--- MATERIAL FOR THE TASK ---
BEGIN

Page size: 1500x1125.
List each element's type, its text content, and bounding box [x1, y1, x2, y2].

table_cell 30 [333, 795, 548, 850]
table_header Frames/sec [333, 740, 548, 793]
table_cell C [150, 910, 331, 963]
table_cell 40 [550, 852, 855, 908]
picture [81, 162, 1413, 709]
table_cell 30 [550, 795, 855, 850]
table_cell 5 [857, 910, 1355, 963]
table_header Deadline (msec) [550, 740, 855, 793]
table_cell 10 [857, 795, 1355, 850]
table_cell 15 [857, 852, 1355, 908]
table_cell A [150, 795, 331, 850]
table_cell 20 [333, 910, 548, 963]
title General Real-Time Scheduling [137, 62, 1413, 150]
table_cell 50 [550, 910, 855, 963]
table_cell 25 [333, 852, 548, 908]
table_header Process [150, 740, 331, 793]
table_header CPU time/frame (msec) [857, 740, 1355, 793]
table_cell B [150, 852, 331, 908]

END

--- DIRECTIONS ---
All of the material above needs to be output exactly, with no line left out.

--- RESPONSE AREA ---
Page size: 1500x1125.
List each element's type, its text content, and bounding box [x1, y1, x2, y2].

table_cell 30 [333, 795, 548, 850]
table_header Frames/sec [333, 740, 548, 793]
table_cell C [150, 910, 331, 963]
table_cell 40 [550, 852, 855, 908]
picture [81, 162, 1413, 709]
table_cell 30 [550, 795, 855, 850]
table_cell 5 [857, 910, 1355, 963]
table_header Deadline (msec) [550, 740, 855, 793]
table_cell 10 [857, 795, 1355, 850]
table_cell 15 [857, 852, 1355, 908]
table_cell A [150, 795, 331, 850]
table_cell 20 [333, 910, 548, 963]
title General Real-Time Scheduling [137, 62, 1413, 150]
table_cell 50 [550, 910, 855, 963]
table_cell 25 [333, 852, 548, 908]
table_header Process [150, 740, 331, 793]
table_header CPU time/frame (msec) [857, 740, 1355, 793]
table_cell B [150, 852, 331, 908]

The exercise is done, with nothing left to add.